Le premier ministre Ford cite aussi l'exemple de l'injonction qui bloque pour l'instant son projet de démolition de trois pistes cyclables à Toronto, « pas à cause de la loi, mais pour des questions idéologiques », dit-il.
« Les juges n'ont rien d'autre à faire? » demande-t-il, accusant les magistrats d'entraîner avec leurs décisions des dépenses de milliards de dollars pour le gouvernement, alors qu'ils ne sont pas des élus, souligne-t-il.
« Ces pistes cyclables seront démantelées d'une façon ou d'une autre », dit Doug Ford, promettant un appel. Il rappelle qu'il a fait campagne à ce sujet.
M. Ford assure que la province construit plus de prisons.
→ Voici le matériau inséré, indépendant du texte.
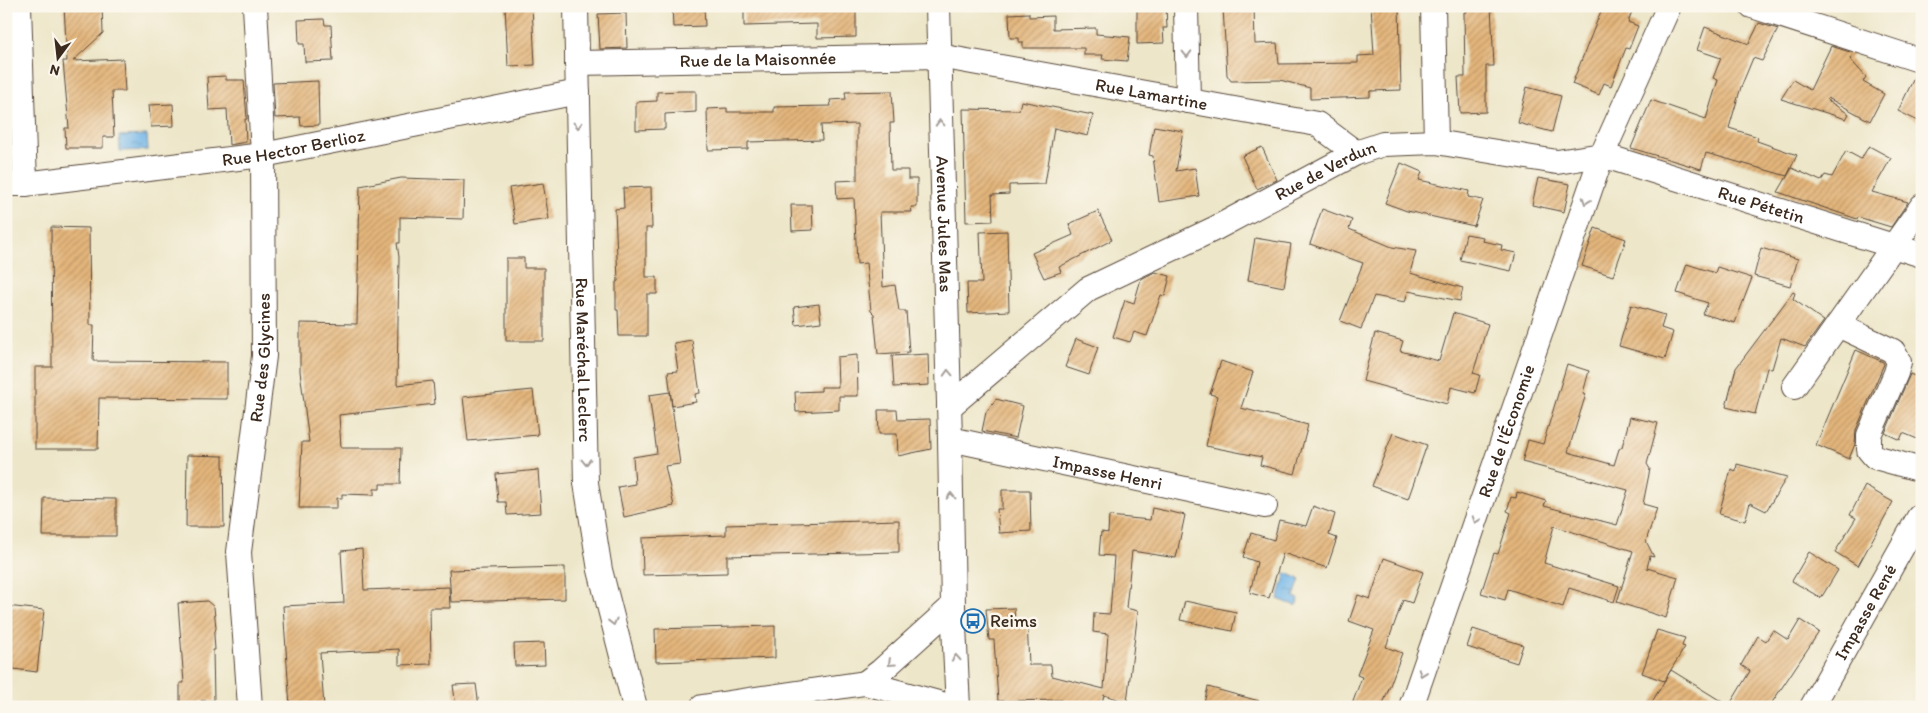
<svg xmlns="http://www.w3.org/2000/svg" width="1928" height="713" font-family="Itim,sans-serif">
  <defs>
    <pattern id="water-ripples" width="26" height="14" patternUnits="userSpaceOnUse" patternTransform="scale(1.25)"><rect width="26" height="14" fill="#72b6e8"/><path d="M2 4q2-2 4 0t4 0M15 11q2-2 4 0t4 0" fill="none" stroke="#5f94bb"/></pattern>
    <pattern id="building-hatch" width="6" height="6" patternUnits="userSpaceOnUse" patternTransform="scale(1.25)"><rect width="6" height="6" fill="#e4b67c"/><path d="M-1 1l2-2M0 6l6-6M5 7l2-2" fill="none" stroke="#ba9465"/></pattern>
  </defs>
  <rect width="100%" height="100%" fill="#fbf7ec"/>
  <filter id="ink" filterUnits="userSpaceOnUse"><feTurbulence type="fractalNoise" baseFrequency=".02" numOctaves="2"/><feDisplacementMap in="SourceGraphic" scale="10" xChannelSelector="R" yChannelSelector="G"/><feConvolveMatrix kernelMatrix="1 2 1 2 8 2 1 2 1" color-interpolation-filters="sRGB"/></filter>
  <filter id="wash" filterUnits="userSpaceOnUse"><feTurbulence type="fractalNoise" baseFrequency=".0096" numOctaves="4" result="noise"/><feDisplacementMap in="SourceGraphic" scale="20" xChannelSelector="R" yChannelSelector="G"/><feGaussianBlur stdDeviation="1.12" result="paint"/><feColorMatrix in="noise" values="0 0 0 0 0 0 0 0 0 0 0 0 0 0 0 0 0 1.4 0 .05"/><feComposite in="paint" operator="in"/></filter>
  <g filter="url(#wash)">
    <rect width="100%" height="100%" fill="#ede6c9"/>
    <g fill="url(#water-ripples)" stroke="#567083">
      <polygon points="147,135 148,150 120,151 119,136"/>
      <polygon points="1286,573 1300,579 1294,597 1299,599 1296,606 1278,599"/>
    </g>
    <g id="blocks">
      <g fill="url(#building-hatch)">
        <polygon points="64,6 102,6 103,33 73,61 123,59 125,91 112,91 114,137 103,137 103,148 66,148 65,128 69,128 63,61 67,61"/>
        <polygon points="505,6 532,6 535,65 508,66"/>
        <polygon points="672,6 704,6 705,26 673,27"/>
        <polygon points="744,6 856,6 856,37 817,38 817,24 744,26"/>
        <polygon points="1137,6 1166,6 1167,28 1163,28 1164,43 1137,44"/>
        <polygon points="1371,6 1399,6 1401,90 1370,91 1370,97 1310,99 1310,88 1280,80 1231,81 1227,75 1223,8 1254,7 1255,44 1277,43 1279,64 1358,63 1358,56 1374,55"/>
        <polygon points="1466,6 1491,6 1494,66 1486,66 1486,112 1460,113 1458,77 1465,77 1464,12 1467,12"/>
        <polygon points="1603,6 1634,6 1628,22 1638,26 1629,49 1626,48 1611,86 1604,83 1599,95 1572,84"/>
        <polygon points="626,13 627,48 600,49 598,14"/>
        <polygon points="1029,13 1029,17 1053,16 1053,29 1096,28 1096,34 1130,37 1127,61 1102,59 1103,55 1084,55 1084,48 1023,48 1023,42 1019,42 1019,38 1010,38 1009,14"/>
        <polygon points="324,19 325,25 331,25 333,61 305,62 304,44 299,44 298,20"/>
        <polygon points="1759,23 1778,29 1762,61 1753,58 1741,87 1729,128 1758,137 1757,141 1797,155 1787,176 1706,153 1701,169 1631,148 1651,100 1706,119 1718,80 1713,78 1721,58 1697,50 1705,27 1749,44"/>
        <polygon points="1831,46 1853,53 1850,59 1866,77 1863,82 1884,94 1870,121 1828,98 1827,100 1849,114 1846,119 1781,99 1793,80 1810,90"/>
        <polygon points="1916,74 1922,74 1922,123 1898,111"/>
        <polygon points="226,76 226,80 244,80 247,119 245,119 246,142 229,145 227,109 209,110 207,77"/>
        <polygon points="318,81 319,125 301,126 300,117 275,118 273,83"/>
        <polygon points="1527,87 1561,96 1552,132 1518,123"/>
        <polygon points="682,91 696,91 696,112 665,114 665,129 636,130 636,102 657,101 657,92"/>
        <polygon points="892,91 894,123 890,123 891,170 908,170 908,179 917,179 917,207 911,207 912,212 880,212 883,287 895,285 899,311 906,311 909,352 878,354 874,314 871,311 866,263 857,264 854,198 837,199 836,181 857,180 857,124 821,125 822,140 748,142 748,149 708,150 707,109 727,108 727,112 774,112 774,107 831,106 830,100 846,99 845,92"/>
        <polygon points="1021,101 1093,115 1088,136 1054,128 1045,184 1009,185 1009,194 992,195 993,221 966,222 963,109 1019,110"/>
        <polygon points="173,104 174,126 151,127 149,105"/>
        <polygon points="1154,126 1183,131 1176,171 1195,168 1199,196 1159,202 1153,156 1149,155"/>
        <polygon points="1869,146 1891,158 1872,192 1908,202 1891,227 1858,217 1857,219 1778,192 1792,168 1821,181 1825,175 1832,177 1846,151 1861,159"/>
        <polygon points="1262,147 1277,180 1257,189 1242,156"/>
        <polygon points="1401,163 1422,172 1419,180 1469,191 1468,197 1483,200 1474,226 1407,211 1385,203"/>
        <polygon points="401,178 464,180 463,219 400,217 400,243 397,243 399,257 397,385 433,381 435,404 339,415 341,448 401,448 400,484 380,484 380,489 374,489 374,495 342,494 342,498 337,498 337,508 299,508 302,442 309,442 300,371 300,323 357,324 360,186"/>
        <polygon points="1538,178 1570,184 1564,212 1532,205"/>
        <polygon points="543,183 549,219 515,224 509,188"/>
        <polygon points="651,187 652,228 646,228 646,277 657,277 657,294 647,294 647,336 619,336 618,310 616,310 616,282 618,281 615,209 624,208 623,188"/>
        <polygon points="791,205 812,205 813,230 792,231"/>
        <polygon points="1322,209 1352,220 1349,229 1392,247 1416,251 1410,273 1463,288 1460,301 1408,291 1405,302 1374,296 1361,329 1340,321 1363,263 1310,244"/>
        <polygon points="1098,211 1112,240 1059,267 1061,272 1044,278 1032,253 1073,235 1069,224"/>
        <polygon points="51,227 89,228 90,325 94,325 93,361 227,362 227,399 99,398 98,449 35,449 35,367 52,367"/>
        <polygon points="1595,228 1626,239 1613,276 1582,266"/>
        <polygon points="1007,231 1009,311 968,313 967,283 982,283 980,232"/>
        <polygon points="1466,234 1483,237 1482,241 1502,245 1501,250 1516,253 1511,271 1460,260"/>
        <polygon points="1255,238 1291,244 1284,287 1248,280"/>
        <polygon points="1761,248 1798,259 1790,286 1754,276"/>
        <polygon points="506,258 524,258 524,268 544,268 544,341 506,341"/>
        <polygon points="1687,264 1715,273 1717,267 1752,278 1735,323 1703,314 1708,303 1677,293"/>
        <polygon points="1155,272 1170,276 1165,296 1161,295 1147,336 1134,332 1130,342 1113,337 1125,300 1134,303 1141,279"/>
        <polygon points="1793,292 1795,293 1793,299 1824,321 1805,347 1781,338 1772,369 1767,368 1755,414 1726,407 1736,368"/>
        <polygon points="819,304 821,322 796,325 794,307"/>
        <polygon points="1631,305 1665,315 1661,328 1673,332 1665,359 1619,346"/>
        <polygon points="1453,313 1488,324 1473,373 1480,375 1475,393 1451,387 1447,404 1363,381 1375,333 1403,341 1400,351 1439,361"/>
        <polygon points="1076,339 1098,347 1089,375 1065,367"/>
        <polygon points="692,340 700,393 695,394 696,402 672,406 668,372 678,371 674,343"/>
        <polygon points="1856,350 1883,362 1884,364 1856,430 1855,444 1849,459 1816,445"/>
        <polygon points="928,354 929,385 894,387 892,356"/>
        <polygon points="857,355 858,396 839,396 839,410 796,412 795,392 821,391 821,387 838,387 837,357"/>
        <polygon points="1221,361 1253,372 1241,408 1308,425 1295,474 1260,465 1262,457 1206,446 1217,396 1210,394"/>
        <polygon points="1567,364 1589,371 1583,393 1586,394 1568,452 1614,465 1619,449 1622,447 1630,417 1658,423 1647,464 1650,469 1643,504 1657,508 1646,541 1654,557 1650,556 1647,568 1678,577 1666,618 1617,602 1633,551 1554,526 1544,563 1619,586 1614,602 1569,588 1563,607 1508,589 1505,600 1481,593 1494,553 1498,554 1511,513 1507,511 1511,497 1516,498 1517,492 1546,501 1544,506 1617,525 1628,490 1522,462 1528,440 1543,444"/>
        <polygon points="1910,374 1922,379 1922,441 1903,433 1900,440 1885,433"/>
        <polygon points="533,390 538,435 468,441 463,397"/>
        <polygon points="670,392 680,464 665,466 674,506 624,517 618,487 635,484 633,457 657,453 649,395"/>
        <polygon points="996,399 1023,406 1016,438 982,431 986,412"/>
        <polygon points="878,410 897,410 898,420 930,419 931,449 898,456 897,434 879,434"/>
        <polygon points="1393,433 1427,445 1408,499 1372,486"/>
        <polygon points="187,455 223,456 224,527 186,527"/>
        <polygon points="1737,464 1787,477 1766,511 1750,503 1745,521 1719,514 1731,469 1736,471"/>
        <polygon points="538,470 541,513 507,515 506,502 498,502 496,474"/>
        <polygon points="1865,486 1893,502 1858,566 1835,552 1856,518 1850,515"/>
        <polygon points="1002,490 1030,490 1031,531 999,533 997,509 1002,509"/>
        <polygon points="44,498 116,499 116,536 43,536"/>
        <polygon points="1313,506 1335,514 1329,535 1337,538 1327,568 1283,553 1269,598 1250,593 1257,562 1243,557 1251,533 1274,540 1279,520 1306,526"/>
        <polygon points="1152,508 1185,515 1176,558 1132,551 1126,608 1138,611 1127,702 1104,695 1101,707 1060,707 1061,700 998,701 994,640 989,640 986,609 1014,608 1015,621 1027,620 1029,665 1051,665 1052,676 1104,689 1108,634 1093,632 1094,613 1110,614 1114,556 1099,555 1101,532 1108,533 1109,516 1150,520"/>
        <polygon points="899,520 899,552 727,556 727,573 643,575 642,538 726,535 726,525"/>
        <polygon points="362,549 364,590 449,587 450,608 430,608 431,664 399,665 399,649 320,653 324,707 290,707 283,606 344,603 341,551"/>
        <polygon points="1809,552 1838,570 1821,598 1792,581"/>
        <polygon points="1384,558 1423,572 1412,603 1403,600 1386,647 1402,653 1382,707 1351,707 1362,677 1357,675 1374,630 1349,621 1358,595 1370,599"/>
        <polygon points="565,567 565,599 451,602 449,570"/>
        <polygon points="207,601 214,607 216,628 214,635 215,650 213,650 214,701 201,701 202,707 180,707 180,683 184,683 178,603"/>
        <polygon points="1185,601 1236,612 1232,631 1180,620"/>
        <polygon points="6,606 44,610 37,672 6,668"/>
        <polygon points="1800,620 1819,632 1769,707 1649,707 1671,670 1729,706 1750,671 1741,665 1758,636 1766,641 1773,630 1788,640"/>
        <polygon points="775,626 775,658 656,662 655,629"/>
        <polygon points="1473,629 1523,645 1517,663 1467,647"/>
        <polygon points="1657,630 1685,638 1682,646 1685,647 1664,681 1642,673"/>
        <polygon points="544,643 545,665 515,666 514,644"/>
        <polygon points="476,684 479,707 456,707 453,685"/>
        <polygon points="1208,687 1259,701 1258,707 1203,707"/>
      </g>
    </g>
  </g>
  <g filter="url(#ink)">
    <use href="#blocks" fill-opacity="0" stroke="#564638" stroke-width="1"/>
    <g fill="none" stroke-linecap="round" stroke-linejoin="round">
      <g stroke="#564638" stroke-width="26">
        <g id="street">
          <polyline points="19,6 25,184"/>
          <path id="s1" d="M576,6L586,483L600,570L635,707"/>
          <path id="s2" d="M938,6L950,439L953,606L958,707"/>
          <polyline points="1186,6 1188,101"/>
          <polyline points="1433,6 1436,142"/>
          <polyline points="1752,6 1922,61"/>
          <path id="s3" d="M577,63L939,56L1317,124L1356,153"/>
          <path id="s4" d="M6,184H25L263,155L578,92"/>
          <polyline points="1838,325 1893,351 1899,362 1896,373 1869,435 1869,450 1875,457 1922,470"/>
          <polyline points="1794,387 1922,206"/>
          <path id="s5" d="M949,407L1088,289L1216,228L1356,153L1383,144L1436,142L1557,162L1602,155L1669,6"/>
          <path id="s6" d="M950,439L1265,506"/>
          <polyline points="865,683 881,671 953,606"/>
          <path id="s7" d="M250,707L239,552L264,356L263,155L255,6"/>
          <polyline points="702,707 865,683 953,707"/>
          <path id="s8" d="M1411,707L1602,155L1922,255"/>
          <path id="s9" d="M1812,707L1919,517"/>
        </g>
      </g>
      <use href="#street" stroke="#fff" stroke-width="24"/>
    </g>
    <defs><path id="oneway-chevron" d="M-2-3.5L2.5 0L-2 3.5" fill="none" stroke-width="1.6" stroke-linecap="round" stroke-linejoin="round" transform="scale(1.25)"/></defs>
    <g stroke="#a79f9a">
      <use href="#oneway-chevron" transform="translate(1187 54) rotate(89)"/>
      <use href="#oneway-chevron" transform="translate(940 123) rotate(-92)"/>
      <use href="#oneway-chevron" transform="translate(578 125) rotate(89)"/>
      <use href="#oneway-chevron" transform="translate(1586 201) rotate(109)"/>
      <use href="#oneway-chevron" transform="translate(948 373) rotate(-92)"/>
      <use href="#oneway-chevron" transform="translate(586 462) rotate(89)"/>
      <use href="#oneway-chevron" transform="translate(951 496) rotate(-91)"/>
      <use href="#oneway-chevron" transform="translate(1476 520) rotate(109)"/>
      <use href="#oneway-chevron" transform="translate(613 622) rotate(76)"/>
      <use href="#oneway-chevron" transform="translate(956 658) rotate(-93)"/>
      <use href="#oneway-chevron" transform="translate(891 663) rotate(138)"/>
      <use href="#oneway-chevron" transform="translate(1422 673) rotate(109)"/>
    </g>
  </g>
  <defs>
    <g id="bus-ring" transform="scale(1.25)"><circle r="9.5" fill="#fbf7ec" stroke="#1f6fb2" stroke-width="1.5"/><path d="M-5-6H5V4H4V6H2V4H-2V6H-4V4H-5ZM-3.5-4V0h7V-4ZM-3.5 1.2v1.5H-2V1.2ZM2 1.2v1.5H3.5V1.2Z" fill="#1f6fb2"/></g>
  </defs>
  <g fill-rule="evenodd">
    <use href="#bus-ring" x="973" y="621"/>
  </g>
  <g text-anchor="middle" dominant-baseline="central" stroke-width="5" stroke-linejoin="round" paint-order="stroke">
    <g font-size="18" fill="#3b2a1e" stroke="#fbf7ec">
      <text stroke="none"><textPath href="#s3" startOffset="181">Rue de la Maisonnée</textPath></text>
      <text stroke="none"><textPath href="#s3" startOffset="578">Rue Lamartine</textPath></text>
      <text stroke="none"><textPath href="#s4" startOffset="290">Rue Hector Berlioz</textPath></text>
      <text stroke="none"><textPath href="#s5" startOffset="448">Rue de Verdun</textPath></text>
      <text stroke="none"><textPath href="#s8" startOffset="751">Rue Pétetin</textPath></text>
      <text stroke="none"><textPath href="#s2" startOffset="218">Avenue Jules Mas</textPath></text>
      <text stroke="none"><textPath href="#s7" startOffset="351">Rue des Glycines</textPath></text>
      <text stroke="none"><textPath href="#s1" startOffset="354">Rue Maréchal Leclerc</textPath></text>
      <text stroke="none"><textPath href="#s8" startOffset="292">Rue de l'Économie</textPath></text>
      <text stroke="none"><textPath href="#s6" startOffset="161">Impasse Henri</textPath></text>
      <text stroke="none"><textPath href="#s9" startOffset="109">Impasse René</textPath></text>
    </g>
    <g font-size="18" fill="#3b2a1e" stroke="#fbf7ec" text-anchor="start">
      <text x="990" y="621">Reims</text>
    </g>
  </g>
  <rect width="1928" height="713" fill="none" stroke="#fbf7ec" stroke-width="25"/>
  <g transform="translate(58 58) rotate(195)" stroke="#fbf7ec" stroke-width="4" paint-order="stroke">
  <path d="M0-4L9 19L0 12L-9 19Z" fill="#3b2a1e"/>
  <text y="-8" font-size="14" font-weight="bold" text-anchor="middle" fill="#3b2a1e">N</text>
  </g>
</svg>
Les critiques affirment que les juges doivent souvent libérer des prévenus sous caution parce que les centres de détention débordent actuellement.
Les juges manquent-ils d'impartialité?
Les juges sont choisis grâce à un « processus », ils ne sont pas nommés directement par les gouvernements, fait valoir Boris Bytensky, président de l'Association des criminalistes de l'Ontario.
« Les juges ont des opinions, mais leurs décisions dépendent de la loi qu'ils doivent suivre », ajoute-t-il.
« [Doug Ford fait] de la rhétorique politique » pointe Boris Bytensky, président, Association des criminalistes de l’Ontario Il admet que certains criminels sont libérés sous caution à répétition, mais il ajoute que beaucoup d'autres accusés sont gardés derrière les barreaux trop longtemps, selon lui.
Madeleine Meilleur, ancienne procureure générale de l'Ontario, affirme elle aussi qu'il y a un « filet » dans la nomination d'un juge, qui est faite à la suite des recommandations d'un « comité de sélection qui est composé des gens du Barreau et de personnes du public », souligne-t-elle, se disant « déçue » par les propos de M. Ford.
« C'est comme si on entendait le président des États-Unis [Donald Trump] parler des juges et du système de justice », affirme Madeleine Meilleur. Elle « s’inquiète » que la sortie de M. Ford puisse miner la confiance du public dans le système judiciaire, qui est un « modèle à travers le monde », ajoute-t-elle.
L'Association canadienne des libertés civiles qualifie, pour sa part, les propos de Doug Ford de « très alarmants » dans un communiqué. L'Association ajoute qu'il est « plus difficile que jamais d'obtenir une libération sous caution en Ontario ».